Segment Start: Data

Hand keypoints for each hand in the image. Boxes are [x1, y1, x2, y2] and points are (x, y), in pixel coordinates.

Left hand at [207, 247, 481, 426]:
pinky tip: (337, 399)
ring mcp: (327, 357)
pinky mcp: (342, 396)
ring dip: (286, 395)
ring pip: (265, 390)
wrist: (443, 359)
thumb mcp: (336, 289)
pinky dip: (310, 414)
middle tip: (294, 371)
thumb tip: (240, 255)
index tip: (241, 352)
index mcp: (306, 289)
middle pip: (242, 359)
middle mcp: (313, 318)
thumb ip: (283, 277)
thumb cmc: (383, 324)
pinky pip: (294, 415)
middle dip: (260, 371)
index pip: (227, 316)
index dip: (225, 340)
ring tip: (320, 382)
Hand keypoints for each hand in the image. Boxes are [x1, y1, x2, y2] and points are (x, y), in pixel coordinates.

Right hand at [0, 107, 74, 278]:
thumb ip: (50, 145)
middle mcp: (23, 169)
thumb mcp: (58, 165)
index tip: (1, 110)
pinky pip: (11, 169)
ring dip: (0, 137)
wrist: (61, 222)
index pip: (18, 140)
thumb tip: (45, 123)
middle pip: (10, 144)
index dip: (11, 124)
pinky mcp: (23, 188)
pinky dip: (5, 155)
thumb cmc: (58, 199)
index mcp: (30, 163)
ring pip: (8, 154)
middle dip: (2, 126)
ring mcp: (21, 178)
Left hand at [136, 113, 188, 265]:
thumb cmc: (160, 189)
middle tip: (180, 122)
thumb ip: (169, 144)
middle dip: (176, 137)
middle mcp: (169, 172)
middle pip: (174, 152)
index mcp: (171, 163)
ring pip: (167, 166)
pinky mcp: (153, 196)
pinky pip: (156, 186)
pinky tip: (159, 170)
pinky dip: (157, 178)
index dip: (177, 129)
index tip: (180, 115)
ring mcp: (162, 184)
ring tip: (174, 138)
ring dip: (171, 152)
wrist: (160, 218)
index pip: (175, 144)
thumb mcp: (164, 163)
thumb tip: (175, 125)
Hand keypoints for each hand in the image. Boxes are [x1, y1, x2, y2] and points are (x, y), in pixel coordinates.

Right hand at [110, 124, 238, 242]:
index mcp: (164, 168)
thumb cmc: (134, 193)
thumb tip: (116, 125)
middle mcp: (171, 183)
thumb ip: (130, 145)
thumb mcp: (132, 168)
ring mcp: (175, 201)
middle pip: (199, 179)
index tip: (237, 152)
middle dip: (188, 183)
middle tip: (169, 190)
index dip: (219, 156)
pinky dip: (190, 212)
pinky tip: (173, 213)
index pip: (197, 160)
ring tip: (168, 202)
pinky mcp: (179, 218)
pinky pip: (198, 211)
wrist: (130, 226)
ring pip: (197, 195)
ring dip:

Segment End: Data
Segment Start: Data

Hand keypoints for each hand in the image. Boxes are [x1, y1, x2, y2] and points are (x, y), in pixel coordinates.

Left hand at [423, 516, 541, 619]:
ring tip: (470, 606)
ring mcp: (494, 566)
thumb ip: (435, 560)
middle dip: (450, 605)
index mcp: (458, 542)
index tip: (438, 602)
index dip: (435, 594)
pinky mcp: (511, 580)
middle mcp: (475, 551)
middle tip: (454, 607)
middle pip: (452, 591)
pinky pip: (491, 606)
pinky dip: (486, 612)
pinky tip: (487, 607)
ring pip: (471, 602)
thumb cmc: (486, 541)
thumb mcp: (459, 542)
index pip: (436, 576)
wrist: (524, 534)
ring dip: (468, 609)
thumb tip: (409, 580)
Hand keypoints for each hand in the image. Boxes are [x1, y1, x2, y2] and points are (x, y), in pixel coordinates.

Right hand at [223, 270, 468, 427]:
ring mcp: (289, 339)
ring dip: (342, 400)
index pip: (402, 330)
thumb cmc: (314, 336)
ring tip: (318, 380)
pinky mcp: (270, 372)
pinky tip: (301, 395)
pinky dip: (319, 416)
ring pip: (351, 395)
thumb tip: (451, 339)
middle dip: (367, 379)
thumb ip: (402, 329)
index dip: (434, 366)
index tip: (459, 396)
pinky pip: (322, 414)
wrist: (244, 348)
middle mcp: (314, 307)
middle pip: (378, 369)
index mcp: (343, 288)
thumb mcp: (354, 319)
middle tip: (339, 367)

Segment End: Data

▶ Problem to solve: Would you copy out every line in the records that includes the string "Right"?

▶ Answer to this problem:
Right hand at [0, 107, 74, 278]:
Right hand at [110, 124, 238, 242]:
Right hand at [223, 270, 468, 427]:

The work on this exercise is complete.